Le grandi contese nazionali tra Enrico Letta, Carlo Calenda e Matteo Renzi, si sciolgono a Trento in una ancor più grande ammucchiata. Si mettono tutti assieme a sostenere i candidati nei tre collegi del Senato, sbandierando una sottigliezza legislativa, secondo cui per Palazzo Madama non c’è alcun calcolo nazionale sui voti, ma una assoluta autonomia, a differenza di quanto avviene per la Camera dei Deputati.
E così, alla faccia delle torte che si stanno lanciando a Roma, hanno firmato un patto non solo di non aggressione, ma anche di aiuto reciproco. Si appoggia un unico candidato per collegio, in vista della prospettiva di fare lo stesso tra un anno quando verrà rinnovato il consiglio provinciale, nella speranza di sbarrare la strada al leghista Maurizio Fugatti. Così Matteo Renzi si porta a casa una candidatura a Rovereto, nella persona di Donatella Conzatti, 48 anni, senatrice uscente.
Il Pd fa buon viso a cattivo gioco, non solo accettando un nome indicato dall’ex segretario ed ex presidente del consiglio, che poi se ne è andato dal partito sbattendo la porta, ma ingoiando il boccone di una parlamentare che nel 2018 fu eletta con il centrodestra. Nel collegio uninominale senatoriale di Trento sarà candidato Pietro Patton, in quello di Pergine Valsugana Michele Sartori. Il nome scomodo è quello della Conzatti, che era alla ricerca di un posto sicuro, che forse così sicuro non è alla luce del voto contrario da parte dei rappresentanti roveretani del Pd nell’assemblea provinciale.
La Conzatti è una specialista dei cambi di casacca. Dal 2013 ad oggi è passata da Scelta Civica di Mario Monti all’Unione per il Trentino, poi da Alternativa Popolare di Angelino Alfano a Noi con l’Italia-Udc, quindi da Forza Italia (con cui fu eletta senatrice) a Italia Viva di Renzi, finendo addirittura nella cabina di regia di quest’ultimo partito. Completa l’operazione entrando in una coalizione con il Pd.

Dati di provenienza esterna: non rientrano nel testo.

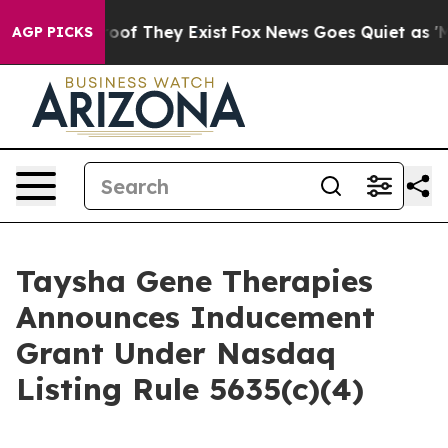
fers no Proof They Exist
Fox News Goes Quiet as 'Maga
AGP PICKS
Taysha Gene Therapies
Announces Inducement
Grant Under Nasdaq
Listing Rule 5635(c)(4)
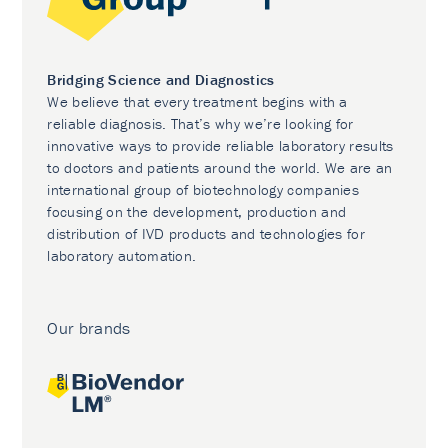
Bridging Science and Diagnostics
We believe that every treatment begins with a
reliable diagnosis. That’s why we’re looking for
innovative ways to provide reliable laboratory results
to doctors and patients around the world. We are an
international group of biotechnology companies
focusing on the development, production and
distribution of IVD products and technologies for
laboratory automation.
Our brands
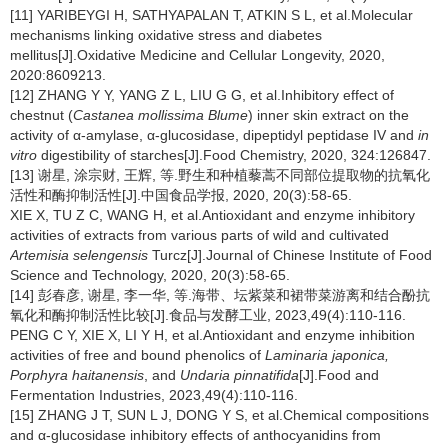
[11] YARIBEYGI H, SATHYAPALAN T, ATKIN S L, et al.Molecular
mechanisms linking oxidative stress and diabetes
mellitus[J].Oxidative Medicine and Cellular Longevity, 2020,
2020:8609213.
[12] ZHANG Y Y, YANG Z L, LIU G G, et al.Inhibitory effect of
chestnut (
Castanea mollissima Blume
) inner skin extract on the
activity of α-amylase, α-glucosidase, dipeptidyl peptidase IV and
in
vitro
digestibility of starches[J].Food Chemistry, 2020, 324:126847.
[13] 谢星, 涂宗财, 王辉, 等.野生和种植藜蒿不同部位提取物的抗氧化
活性和酶抑制活性[J].中国食品学报, 2020, 20(3):58-65.
XIE X, TU Z C, WANG H, et al.Antioxidant and enzyme inhibitory
activities of extracts from various parts of wild and cultivated
Artemisia selengensis
Turcz[J].Journal of Chinese Institute of Food
Science and Technology, 2020, 20(3):58-65.
[14] 彭春彦, 谢星, 李一华, 等.海带、坛紫菜和裙带菜游离和结合酚抗
氧化和酶抑制活性比较[J].食品与发酵工业, 2023,49(4):110-116.
PENG C Y, XIE X, LI Y H, et al.Antioxidant and enzyme inhibition
activities of free and bound phenolics of
Laminaria japonica,
Porphyra haitanensis
, and
Undaria pinnatifida
[J].Food and
Fermentation Industries, 2023,49(4):110-116.
[15] ZHANG J T, SUN L J, DONG Y S, et al.Chemical compositions
and α-glucosidase inhibitory effects of anthocyanidins from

La giustificazione tecnico-politica si arrampica sulla natura della legge elettorale. A firmare l’accordo sono state le seguenti sigle: Partito Democratico del Trentino, Partito Socialista Italiano, Alleanza Verdi Sinistra, + Europa con Emma Bonino, Campobase e Azione – Italia Viva Trentino. Nel documento si fa riferimento a una “felice anomalia”. Infatti, mentre il sistema elettorale della Camera dei deputati “è rigidamente nazionale”, il Senato “è eletto su base regionale”. Quindi, non c’è alcun imbarazzo a indicare un unico obiettivo per forze politiche che su altri argomenti la pensano in modo diverso: “Il nostro scopo è la valorizzazione della nostra autonomia speciale, un’occasione per una comunità autonoma, che ha sempre cercato e talvolta è riuscita a rappresentare un utile e interessante laboratorio politico per la più ampia comunità nazionale”. Naturalmente viene citata la cornice dell’Europa e di Euregio, mentre viene nominato anche il trentino Alcide De Gasperi.

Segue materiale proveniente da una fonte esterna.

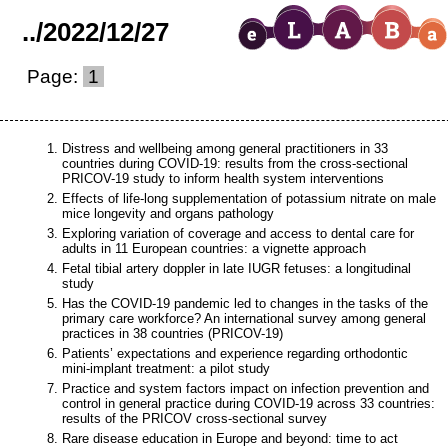
..
/
2022
/
12
/
27
Page:
1
Distress and wellbeing among general practitioners in 33
countries during COVID-19: results from the cross-sectional
PRICOV-19 study to inform health system interventions
Effects of life-long supplementation of potassium nitrate on male
mice longevity and organs pathology
Exploring variation of coverage and access to dental care for
adults in 11 European countries: a vignette approach
Fetal tibial artery doppler in late IUGR fetuses: a longitudinal
study
Has the COVID-19 pandemic led to changes in the tasks of the
primary care workforce? An international survey among general
practices in 38 countries (PRICOV-19)
Patients’ expectations and experience regarding orthodontic
mini-implant treatment: a pilot study
Practice and system factors impact on infection prevention and
control in general practice during COVID-19 across 33 countries:
results of the PRICOV cross-sectional survey
Rare disease education in Europe and beyond: time to act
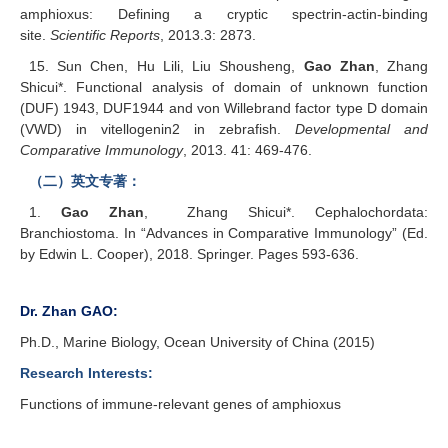
amphioxus: Defining a cryptic spectrin-actin-binding
site.
Scientific Reports
, 2013.
3: 2873.
15. Sun Chen, Hu Lili, Liu Shousheng,
Gao Zhan
, Zhang
Shicui*. Functional analysis of domain of unknown function
(DUF) 1943, DUF1944 and von Willebrand factor type D domain
(VWD) in vitellogenin2 in zebrafish.
Developmental and
Comparative Immunology
, 2013. 41: 469-476.
（二）英文专著：
1.
Gao Zhan
, Zhang Shicui*. Cephalochordata:
Branchiostoma. In “Advances in Comparative Immunology” (Ed.
by Edwin L. Cooper), 2018. Springer. Pages 593-636.
Dr. Zhan GAO
:
Ph.D., Marine Biology, Ocean University of China (2015)
Research Interests:
Functions of immune-relevant genes of amphioxus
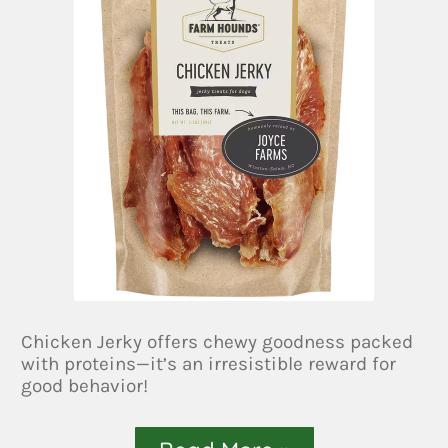
Chicken Jerky offers chewy goodness packed
with proteins—it’s an irresistible reward for
good behavior!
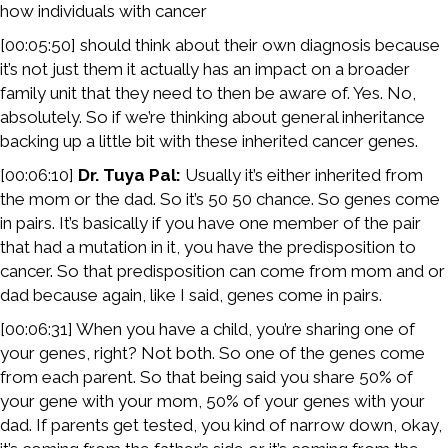
how individuals with cancer
[00:05:50] should think about their own diagnosis because
it’s not just them it actually has an impact on a broader
family unit that they need to then be aware of. Yes. No,
absolutely. So if we’re thinking about general inheritance
backing up a little bit with these inherited cancer genes.
[00:06:10]
Dr. Tuya Pal:
Usually it’s either inherited from
the mom or the dad. So it’s 50 50 chance. So genes come
in pairs. It’s basically if you have one member of the pair
that had a mutation in it, you have the predisposition to
cancer. So that predisposition can come from mom and or
dad because again, like I said, genes come in pairs.
[00:06:31] When you have a child, you’re sharing one of
your genes, right? Not both. So one of the genes come
from each parent. So that being said you share 50% of
your gene with your mom, 50% of your genes with your
dad. If parents get tested, you kind of narrow down, okay,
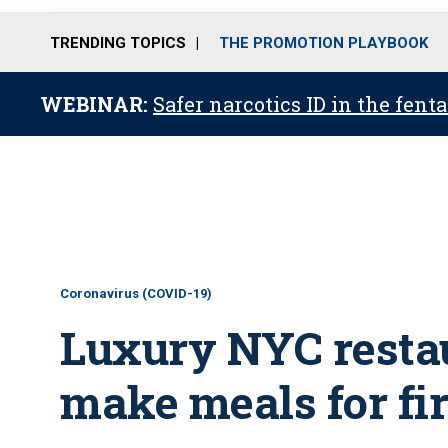
TRENDING TOPICS
THE PROMOTION PLAYBOOK
WEBINAR:
Safer narcotics ID in the fent
Coronavirus (COVID-19)
Luxury NYC restau
make meals for fi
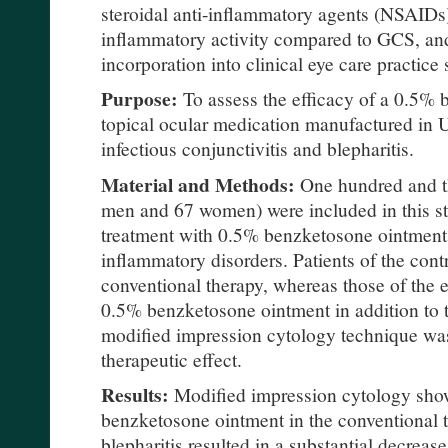
steroidal anti-inflammatory agents (NSAIDs
inflammatory activity compared to GCS, an
incorporation into clinical eye care practic
Purpose:
To assess the efficacy of a 0.5% 
topical ocular medication manufactured in U
infectious conjunctivitis and blepharitis.
Material and Methods:
One hundred and th
men and 67 women) were included in this stu
treatment with 0.5% benzketosone ointment 
inflammatory disorders. Patients of the cont
conventional therapy, whereas those of the 
0.5% benzketosone ointment in addition to 
modified impression cytology technique was
therapeutic effect.
Results:
Modified impression cytology showe
benzketosone ointment in the conventional tr
blepharitis resulted in a substantial decreas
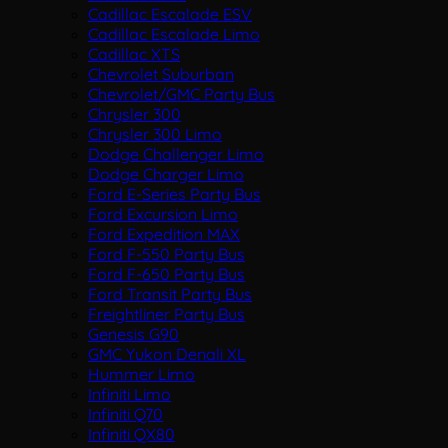
Cadillac Escalade ESV
Cadillac Escalade Limo
Cadillac XTS
Chevrolet Suburban
Chevrolet/GMC Party Bus
Chrysler 300
Chrysler 300 Limo
Dodge Challenger Limo
Dodge Charger Limo
Ford E-Series Party Bus
Ford Excursion Limo
Ford Expedition MAX
Ford F-550 Party Bus
Ford F-650 Party Bus
Ford Transit Party Bus
Freightliner Party Bus
Genesis G90
GMC Yukon Denali XL
Hummer Limo
Infiniti Limo
Infiniti Q70
Infiniti QX80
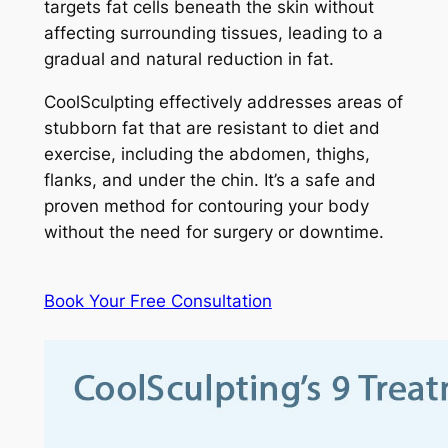
targets fat cells beneath the skin without
affecting surrounding tissues, leading to a
gradual and natural reduction in fat.
CoolSculpting effectively addresses areas of
stubborn fat that are resistant to diet and
exercise, including the abdomen, thighs,
flanks, and under the chin. It’s a safe and
proven method for contouring your body
without the need for surgery or downtime.
Book Your Free Consultation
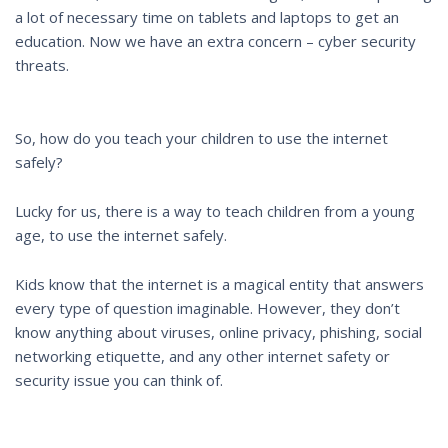
a lot of necessary time on tablets and laptops to get an
education. Now we have an extra concern – cyber security
threats.
So, how do you teach your children to use the internet
safely?
Lucky for us, there is a way to teach children from a young
age, to use the internet safely.
Kids know that the internet is a magical entity that answers
every type of question imaginable. However, they don’t
know anything about viruses, online privacy, phishing, social
networking etiquette, and any other internet safety or
security issue you can think of.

Ci sono tanti modi per giustificare un’inversione di marcia. La realtà è che ci si coalizza oggi a sostegno delle tre candidature comuni, ma si punta ad averne molte di più fra un anno, quando la verifica elettorale metterà alla prova la rielezione di Fugatti. A Trento negli ultimi giorni ne sono successe di tutti i colori. Il Pd ha convocato l’assemblea provinciale per prendere la decisione. Poche ore prima, Sara Ferrari, candidata nel proporzionale a Trento per la Camera, aveva sbagliato a inviare un messaggio privato, indirizzato al collega consigliere provinciale di Futura, Paolo Zanella. E ha reso pubblico l’invito al movimento Futura a contrastare il nome di Donatella Conzatti per il seggio di Rovereto. Al momento del voto in assemblea, però, si è accodata anche lei ai favorevoli all’intesa. La segretaria provinciale Lucia Maestri ha invitato “a ragionare con la testa, non con la pancia”, guardando agli sviluppi futuri dell’alleanza con Renzi e Calenda. A favore hanno votato in 37, mentre 10 si sono astenuti. Sono tutti i rappresentanti di Rovereto. La segretaria ha commentato: “Il segretario Letta ha approvato il nostro percorso. Noi abbiamo privilegiato l’unità rispetto alle divisioni emerse a Roma. Il dissenso? Siamo un partito democratico”.
Chi non c’è stato è Futura, il cui simbolo non comparirà nelle liste, anche se ha assicurato un appoggio esterno. Le parole però pesano: “Volevano imporci un ricatto, questa è solo un’alleanza elettorale”.